Core SRE concepts questions
"Explain SLI, SLO, and SLA." An SLI is the actual measurement: request success rate, p99 latency, availability. An SLO is your internal target: 99.9% success rate. An SLA is a customer contract specifying consequences if the SLO is missed. SLOs should be aspirational but achievable; SLAs should be set below your actual SLO to maintain a buffer before contractual penalties.
"What is an error budget?" The allowable downtime implied by your SLO. At 99.9% uptime, your monthly error budget is 43 minutes. If you have consumed 90% of your budget, slow feature releases and prioritise reliability work. If your budget is healthy, move fast. Error budgets make the reliability trade-off explicit and remove the adversarial dynamic between product and SRE.
Incident management questions
"Walk me through how you would respond to a P1 incident where 30% of users cannot log in." Strong answer: Declare the incident (set up channel, assign commander), triage (check recent deploys, examine error logs, check metrics), mitigate first (rollback if a recent deploy correlates; do not wait for root cause), communicate proactively (status update within 15 minutes), identify root cause after mitigation, write a blameless postmortem within 48 hours with specific action items.

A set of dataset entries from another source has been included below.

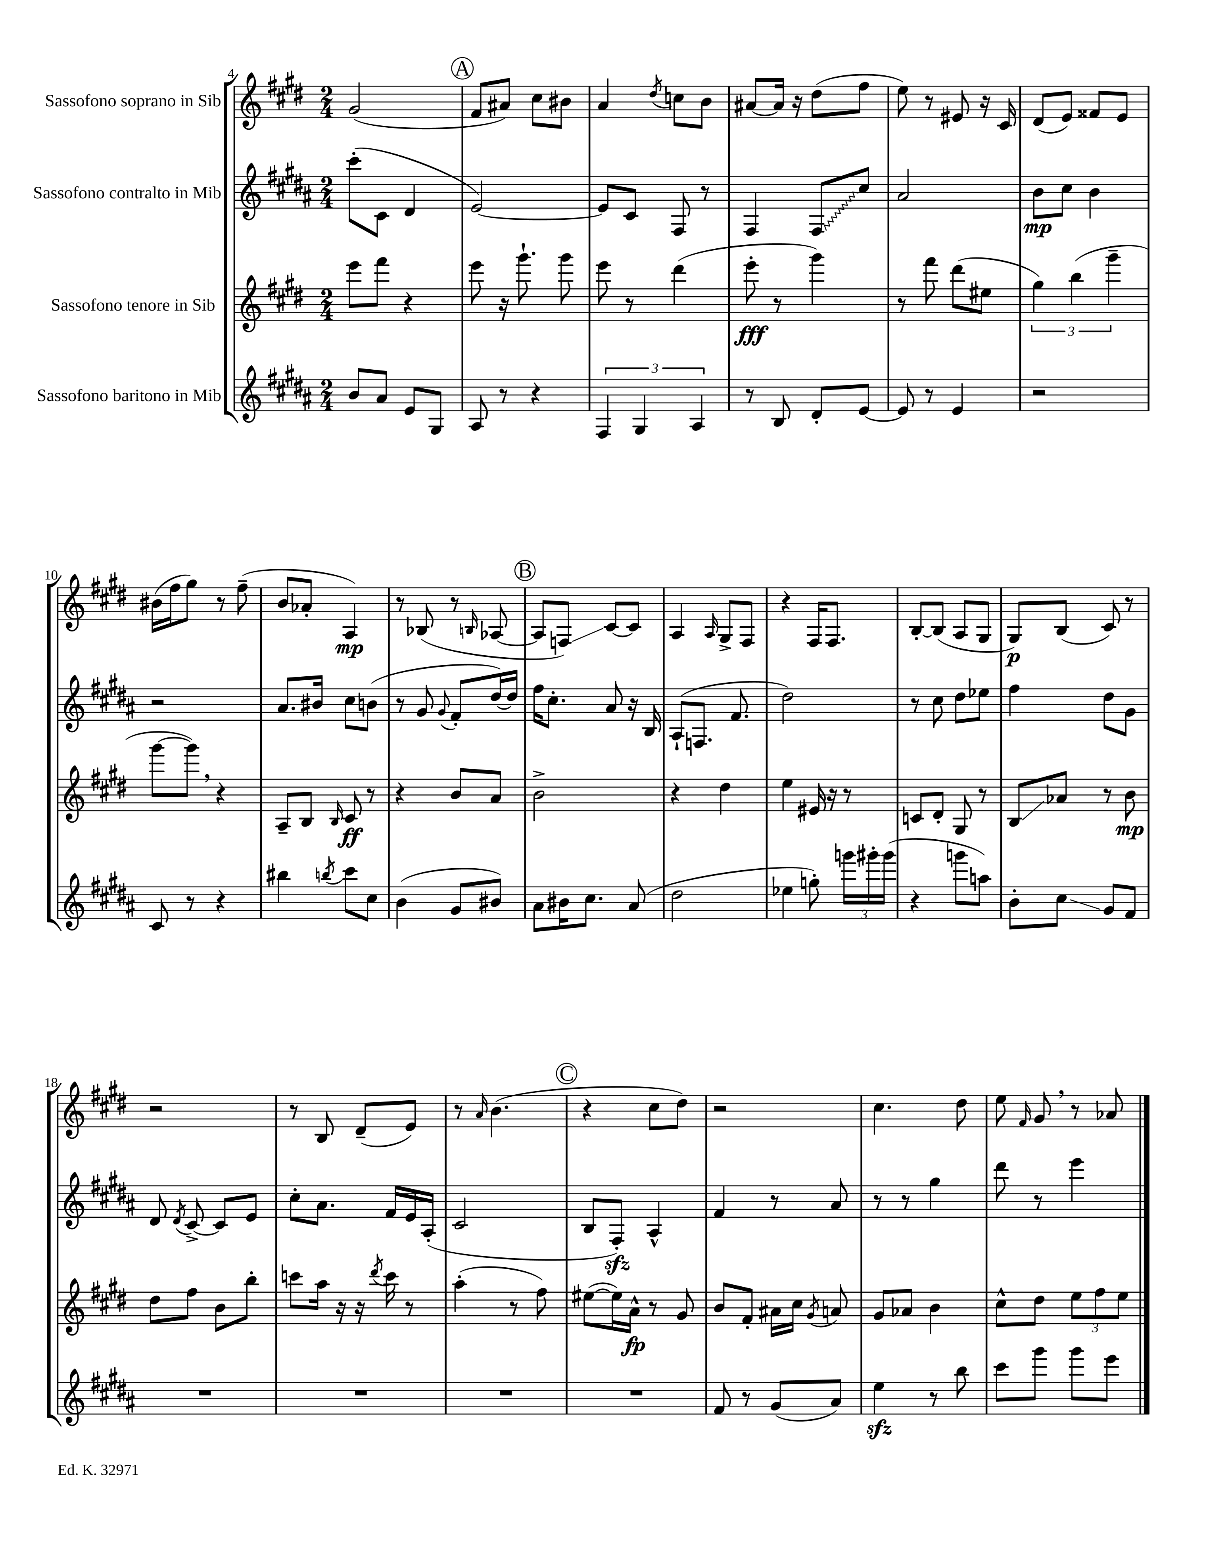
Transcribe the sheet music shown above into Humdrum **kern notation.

**kern	**kern	**kern	**kern
*staff4	*staff3	*staff2	*staff1
*clefG2	*clefG2	*clefG2	*clefG2
*k[f#c#g#d#a#]	*k[f#c#g#d#]	*k[f#c#g#d#a#]	*k[f#c#g#d#]
*M2/4	*M2/4	*M2/4	*M2/4
8b/L	8eee\L	(8ccc#'\L	(2g#/
8a#/J	8fff#\J	8c#\J	.
8e/L	4r	4d#/	.
8G#/J	.	.	.
=	=	=	=
8A#/	8eee\	[2e/)	8f#/L
8r	16r	.	8a#/J)
.	8.ggg#`\	.	.
4r	.	.	8cc#\L
.	8ggg#\	.	8b#\J
=	=	=	=
6F#/	8eee\	8e/]L	4a/
.	8r	8c#/J	.
6G#/	.	.	.
.	.	.	8qdd#/
.	(4ddd#\	8F#/	8cc\L
6A#/	.	.	.
.	.	8r	8b\J
=	=	=	=
8r	8eee'\	4F#/	[8a#/L
8B/	8r	.	16a#/]Jk
.	.	.	16r
8d#'/L	4ggg#\)	8F#/L	(8dd#\L
[8e/J	.	8cc#/J	8ff#\J
=	=	=	=
8e/]	8r	2a#/	8ee\)
8r	8fff#\	.	8r
4e/	(8ddd#\L	.	8e#/
.	8ee#\J	.	16r
.	.	.	16c#/
=	=	=	=
2r	6gg#\)	8b\L	(8d#/L
.	.	8cc#\J	8e/J)
.	(6bb\	.	.
.	.	4b\	8f##/L
.	6ggg#~\	.	.
.	.	.	8e/J
=	=	=	=
8c#/	[8ggg#\L	2r	(16b#\LL
.	.	.	16ff#\J
8r	8ggg#\]J)	.	8gg#\J)
4r	4r	.	8r
.	.	.	(8ff#~\
=	=	=	=
4bb#\	8A~/L	8.a#/L	8b/L
.	8B/J	.	8a-'/J
.	.	16b#/Jk	.
8qbb/	16qqB/	.	.
8ccc#\L	8c#/	8cc#\L	4A/)
8cc#\J	8r	(8b\J	.
=	=	=	=
(4b\	4r	8r	8r
.	.	8g#/	(8B-/
.	.	8qqg#/	.
8g#/L	8b/L	8f#'/L	8r
.	.	.	16qqB/
8b#/J)	8a/J	[16dd#/L)	[8A-/
.	.	16dd#/]JJ	.
=	=	=	=
8a#\L	2b^\	16ff#\LK	8A-/]L
.	.	8.cc#'\J	.
16b#\K	.	.	8F/J)
8.cc#\J	.	.	.
.	.	8a#/	[8c#/L
(8a#/	.	16r	8c#/]J
.	.	16B/	.
=	=	=	=
2dd#\	4r	(8A#`/L	4A/
.	.	8.F/J	.
.	.	.	16qqA/
.	4dd#\	.	8G#^/L
.	.	8.f#/	.
.	.	.	8F#/J
=	=	=	=
4ee-\	4ee\	2dd#\)	4r
8gg'\)	16e#/	.	16F#/LK
.	16r	.	8.F#/J
24ggg\LL	8r	.	.
24ggg#'\	.	.	.
(24ggg#\JJ	.	.	.
=	=	=	=
4r	8c/L	8r	[8B'/L
.	8d#'/J	8cc#\	(8B/]J
8ggg\L	8G#/	8dd#\L	8A/L
8aa\J)	8r	8ee-\J	8G#/J
=	=	=	=
8b'\L	8B/L	4ff#\	8G#/L)
8cc#\J	8a-/J	.	(8B/J
8g#/L	8r	8dd#\L	8c#/)
8f#/J	8b\	8g#\J	8r
=	=	=	=
2r	8dd#\L	8d#/	2r
.	.	8qd#/	.
.	8ff#\J	[8c#^/	.
.	8b\L	8c#/]L	.
.	8bb'\J	8e/J	.
=	=	=	=
2r	8ccc\L	8cc#'\L	8r
.	16aa\Jk	8.a#\J	8B/
.	16r	.	.
.	16r	.	(8d#~/L
.	8qddd#/	.	.
.	16ccc\	16f#/LL	.
.	8r	16e/	8e/J)
.	.	(16A#'/JJ	.
=	=	=	=
2r	(4aa'\	2c#/	8r
.	.	.	16qqa/
.	.	.	(4.b\
.	8r	.	.
.	8ff#\)	.	.
=	=	=	=
2r	([8ee#\L	8B/L	4r
.	16ee#\]L)	8F#'/J)	.
.	16a^^\JJ	.	.
.	8r	4A#^^/	8cc#\L
.	8g#/	.	8dd#\J)
=	=	=	=
8f#/	8b/L	4f#/	2r
8r	8f#'/J	.	.
(8g#/L	16a#\LL	8r	.
.	16cc#\JJ	.	.
.	8qg#/	.	.
8a#/J)	8a/	8a#/	.
=	=	=	=
4ee\	8g#/L	8r	4.cc#\
.	8a-/J	8r	.
8r	4b\	4gg#\	.
8bb\	.	.	8dd#\
=	=	=	=
8ccc#\L	8cc#^^\L	8ddd#\	8ee\
.	.	.	16qqf#/
8ggg#\J	8dd#\J	8r	8g#/
8ggg#\L	12ee\L	4eee\	8r
.	12ff#\	.	.
8eee\J	.	.	8a-/
.	12ee\J	.	.
==	==	==	==
*-	*-	*-	*-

"What makes a good postmortem?" Blameless (focuses on system failures, not individuals), has a clear timeline, identifies contributing factors at multiple levels, and produces specific actionable items with owners and due dates. The goal is to prevent the class of incident from recurring, not just to document what happened.
Technical questions
Common SRE technical topics: Kubernetes resource limits and requests, Prometheus alerting rules and label cardinality, distributed tracing (OpenTelemetry), chaos engineering (Chaos Monkey, GameDays), Linux performance tools (top, vmstat, strace, perf), and reading flame graphs for CPU profiling. SRE roles at Google, Meta, and Stripe include LeetCode-style coding rounds alongside the operational topics, so prepare algorithm questions in addition to systems knowledge.
Toil reduction questions
"What is toil and how do you decide what to automate first?" Toil is repetitive, manual, automatable work that scales with service growth. Prioritise by: measure time cost per week, estimate automation effort, calculate payback period. Focus on high-frequency, high-time-cost toil with low automation complexity. Target is keeping toil below 50% of the team's time. Google SRE Book (free online) defines and elaborates this concept — read it before any SRE interview, as interviewers draw directly from it.